Actions

Parallel computing

From ALICE Documentation

Revision as of 15:15, 15 April 2020 by Dijkbvan (talk | contribs) (Parallel Computing with threads)

Multi core jobs/Parallel Computing

Why Parallel Programming?

There are two important motivations to engage in parallel programming.

  1. Firstly, the need to decrease the time to solution: distributing your code over C cores holds the promise of speeding up execution times by a factor C. All modern computers (and probably even your smartphone) are equipped with multi-core processors capable of parallel processing.
  2. The second reason is problem size: distributing your code over N nodes increases the available memory by a factor N,and thus holds the promise of being able to tackle problems which are N times bigger.
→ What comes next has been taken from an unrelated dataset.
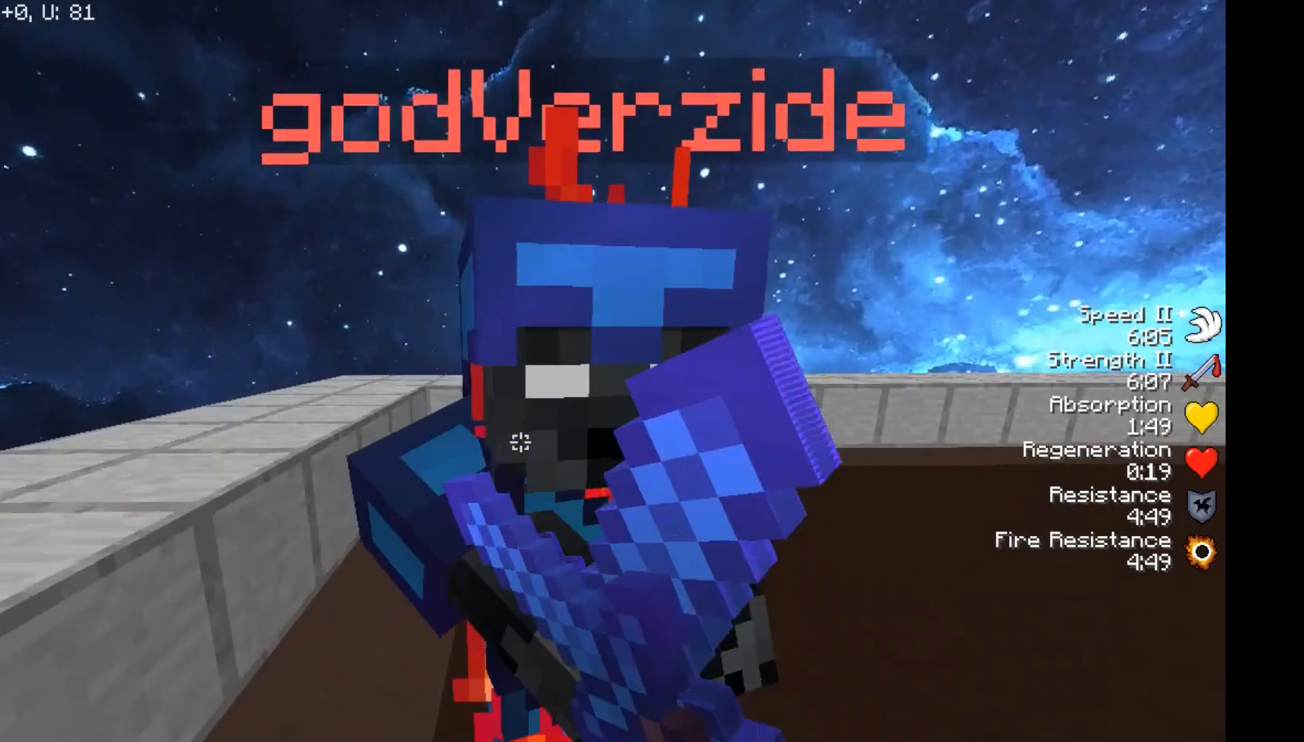
{"keys": ["a", "w"], "mouse": [], "events": [[33, "mouse_left", "up"], [50, "d", "down"], [117, "mouse_left", "down"], [167, "mouse_left", "up"], [217, "mouse_left", "down"], [267, "a", "down"], [267, "d", "up"], [350, "mouse_left", "up"], [417, "mouse_left", "down"], [483, "mouse_left", "up"]]}
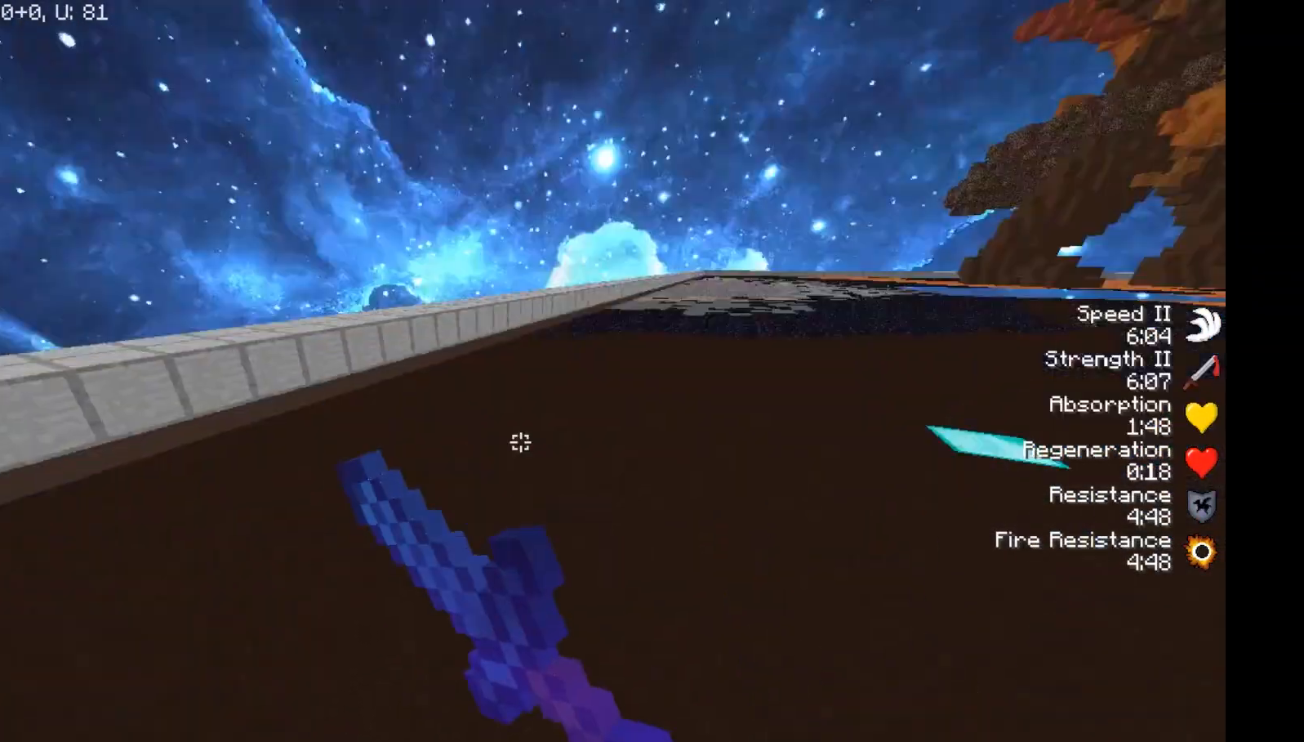
{"keys": ["w"], "mouse": [], "events": [[50, "mouse_left", "down"], [133, "mouse_left", "up"], [150, "mouse_left", "down"], [233, "mouse_left", "up"], [267, "mouse_left", "down"], [350, "mouse_left", "up"], [367, "mouse_left", "down"], [433, "a", "up"], [433, "mouse_left", "up"]]}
On a desktop computer, this enables a user to run multiple programs and the operating system simultaneously. For scientific computing, this means you have the ability in principle of splitting up your computations into groups and running each group on its own core. There are multiple different ways to achieve parallel programming. The table below gives a (nonexhaustive) overview of problem independent approaches to parallel programming. In addition there are many problem specific libraries that incorporate parallel capabilities. The next three sections explore some common approaches: (raw) threads, OpenMP and MPI.

Parallel Computing with threads

Multi-threading is a widespread programming and execution model that allows multiple threads to exist within the context of a single process. These threads share the process’ resources but are able to execute independently. The threaded programming model provides developers with a useful abstraction of concurrent execution. Multi-threading can also be applied to a single process to enable parallel execution on a multiprocessing system.

This advantage of a multi-threaded program allows it to operate faster on computer systems that have multiple CPUs or across a cluster of machines — because the threads of the program naturally lend themselves to truly concurrent execution. In such a case, the programmer needs to be careful to avoid race conditions and other non-intuitive behaviours. In order for data to be correctly manipulated, threads will often need to synchronize in time in order to process the data in the correct order. Threads may also require mutually exclusive operations (often implemented using semaphores) in order to prevent common data from being simultaneously modified, or read while in the process of being modified. Careless use of such primitives can lead to deadlocks. Threads are a way that a program can spawn concurrent units of processing that can then be delegated by the operating system to multiple processing cores. Clearly the advantage of a multi-threaded program (one that uses multiple threads that are assigned to multiple processing cores) is that you can achieve big speedups, as all cores of your CPU (and all CPUs if you have more than one) are used at the same time. Here is a simple example program that spawns 5 threads, where each one runs a simple function that only prints “Hello from the thread”.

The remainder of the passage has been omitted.